Férey distille les informations au compte-gouttes, créant volontairement un sentiment d’opacité. On sent que la trilogie a été pensée comme un tout, et ce premier tome pose plus de questions qu’il n’en résout. C’est parfois déroutant, mais cela participe à l’atmosphère anxieuse du récit : dans un monde en ruines, personne ne comprend vraiment ce qui est en train de se jouer.

Graphiquement, Corentin Rouge est remarquable. Son trait réaliste, tendu, magnifie les paysages glacés, les visages marqués, la violence latente. La palette froide — bleus, gris, verts sombres — installe une sensation continue d’instabilité. On ressent physiquement le vent, la neige, les structures métalliques écrasées par la lumière arctique. Certaines planches sont d’une beauté saisissante.

Les personnages, bien campés dès leur apparition, portent chacun une part de mystère qui nourrit le récit. On devine que plusieurs d’entre eux dissimulent leurs intentions ou leur passé. Le risque, pour l’instant, est que certains rôles féminins restent trop en retrait ou traités surtout dans leur dimension esthétique ; j’espère qu’ils gagneront rapidement en épaisseur dans les tomes suivants.
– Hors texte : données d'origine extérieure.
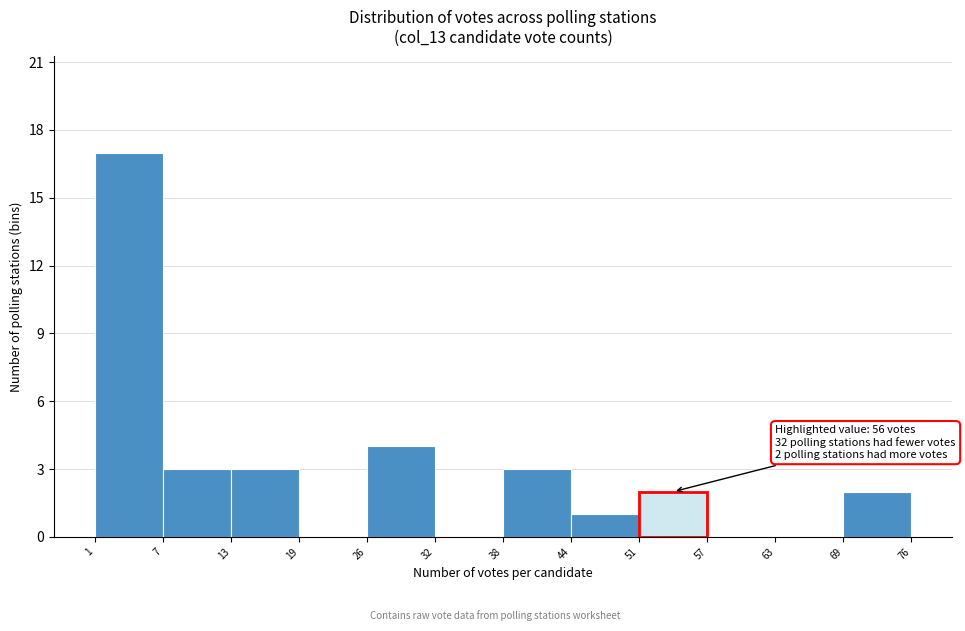

Over which range of the x-axis is the bar tallest?

1 to 7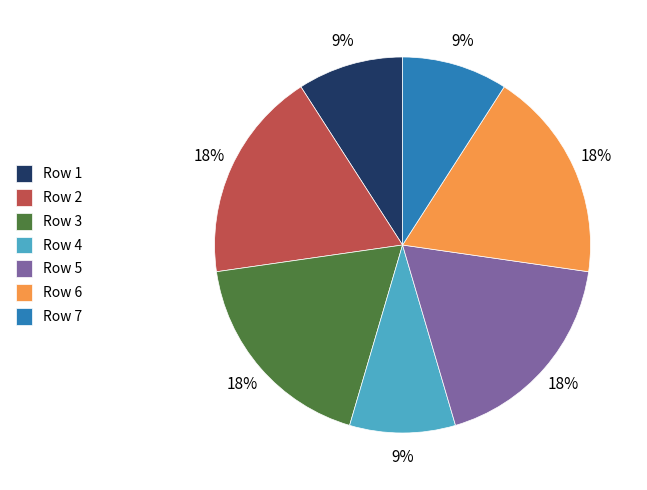

Is there any slice that represents more than half of the pie?

No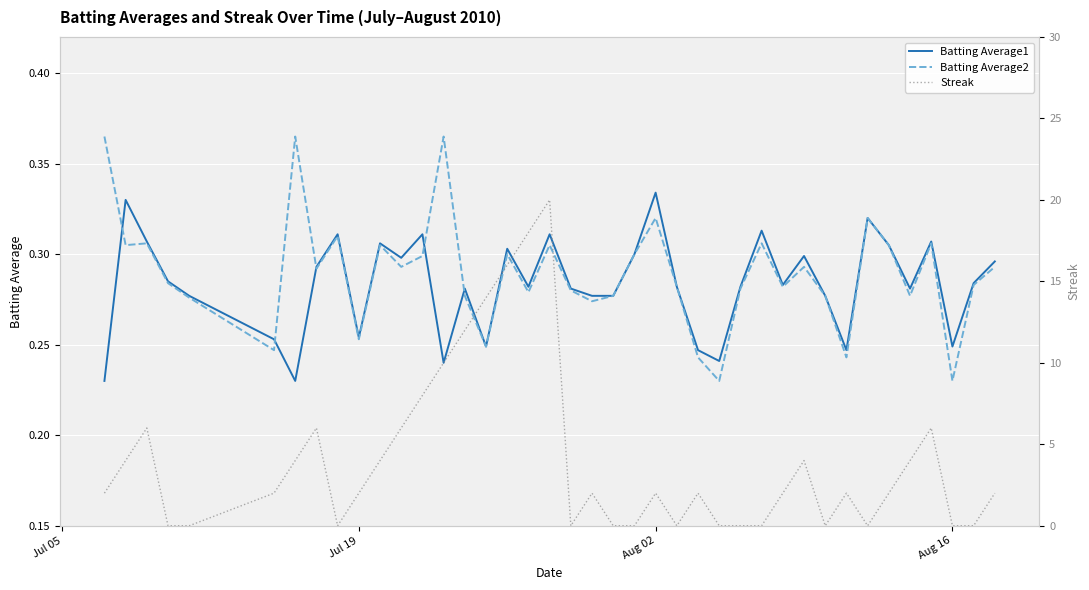

True or false: Batting Average2 has a value of 0.1 at Aug 16.

False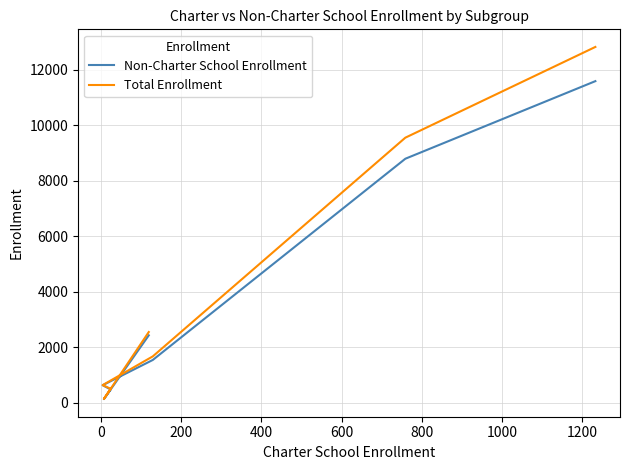

True or false: Non-Charter School Enrollment has more than 0 points higher than both neighbors.

False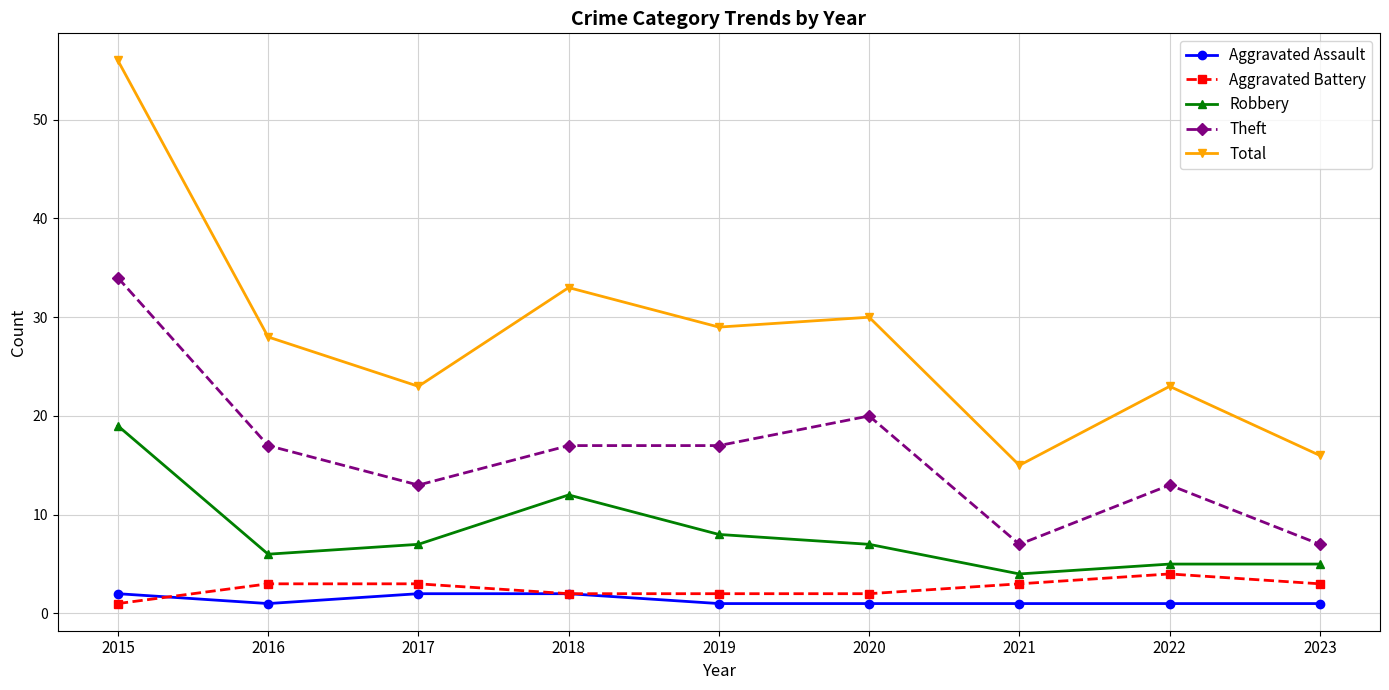

What are all the series names shown in the legend?

Aggravated Assault, Aggravated Battery, Robbery, Theft, Total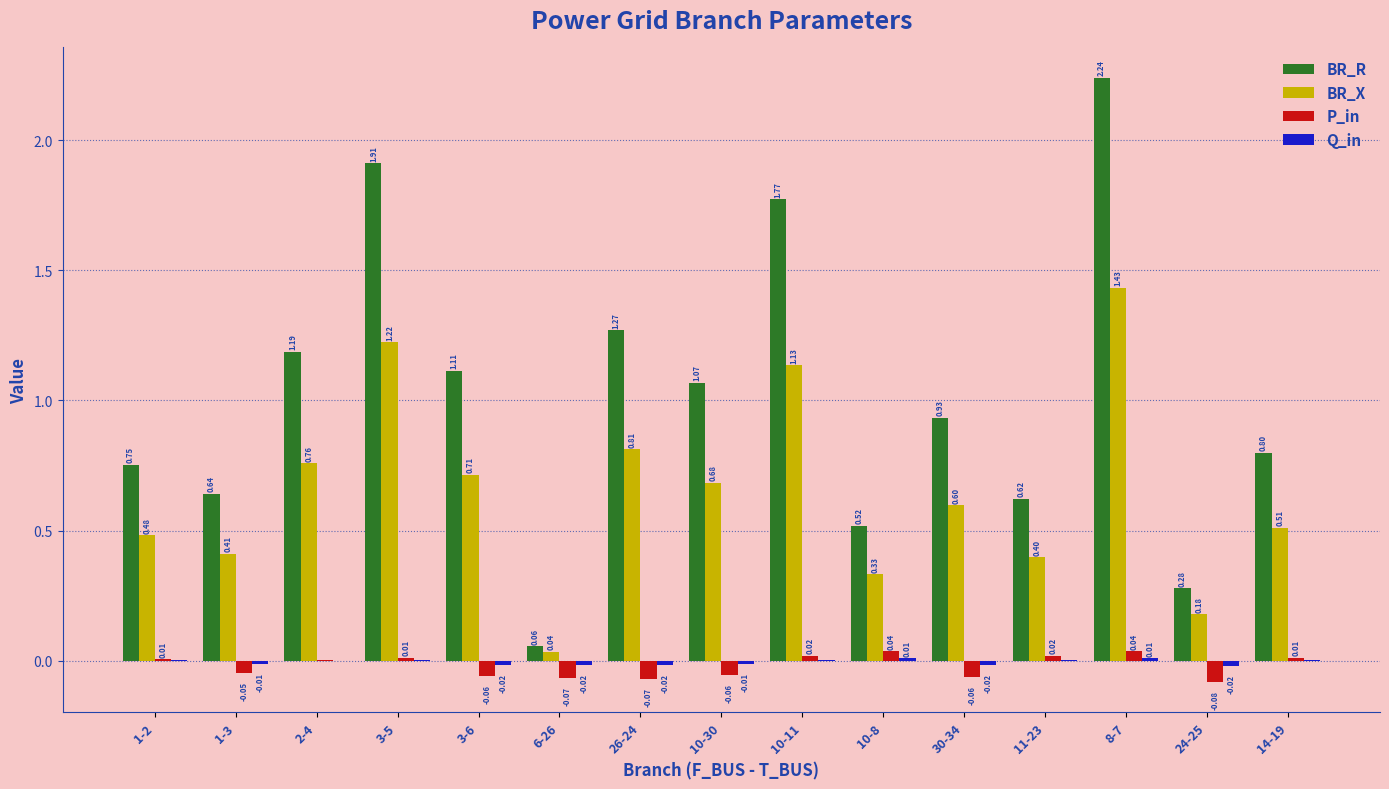

At which category is the sum across all series the highest?

8-7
S’il reste quelques zones d’ombre et une intrigue encore nébuleuse, j’ai été happée par l’intensité du rythme et par l’intelligence du cadre géopolitique. Cette entrée en matière est ambitieuse, tendue, et extrêmement contemporaine.

Islander – Exil est un premier tome solide, glaçant et très prometteur. Entre anticipation réaliste, thriller politique et drame humain, Férey et Rouge livrent une histoire qui fait écho à nos inquiétudes les plus actuelles.

Un récit haletant, porté par un dessin remarquable, qui donne envie de connaître la suite — et qui laisse planer la sensation qu’on n’a encore vu qu’une partie de l’iceberg.